The extent to which this vaccine protects against Omicron variants remains to be assessed, as the clinic tests were performed on the Wuhan strain. And of course, we will have to closely observe the duration protection against infections and severe forms.
The pharmacovigilance data will also be carefully examined, because this is a recent vaccine for which we do not yet have large-scale information, unlike previous vaccines (mRNA, viral vector) that have been administered to millions of people for 18 months .
TC: Speaking of which, haven’t any new side effects been identified with RNA vaccines?
JM: No, nothing essentially new since last summer. This is not surprising, because the number of doses administered and the observation period were already very high last year at the same time.
the risk of myocarditis in youngsters within a week after vaccination has since been observed more precisely – these myo – o pericarditis usually progresses without complications aftermath. Above all, we now know that it is Covid-19 that increases the risk of myocarditis and pericarditis.
There are still some questions about menstrual disorders reported by a good number of women after vaccination. To conclude on the effect of vaccination, it is of course necessary to compare the frequency of these disturbances in women vaccinated atwomen who have not (yet) been vaccinated, for example in a clinical trial or in an epidemiological study after large-scale use.
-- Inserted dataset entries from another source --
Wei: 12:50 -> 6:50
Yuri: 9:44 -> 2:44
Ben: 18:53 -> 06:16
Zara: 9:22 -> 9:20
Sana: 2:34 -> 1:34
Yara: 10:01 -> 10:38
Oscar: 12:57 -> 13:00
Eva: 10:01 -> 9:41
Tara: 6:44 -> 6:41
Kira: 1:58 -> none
According to the EMA, the available data allows us to rule out a relationship between vaccination and the absence of the rule, but data on a possible link with heavier bleeding are still awaited.
If transient, menstrual irregularities impact quality of life but do not represent a health or health problem. Fertility. However, I find it interesting that with the vaccination against Covid-19, this quality of life is receiving the attention of the health authorities. It may be considered and further evaluated in clinical trials.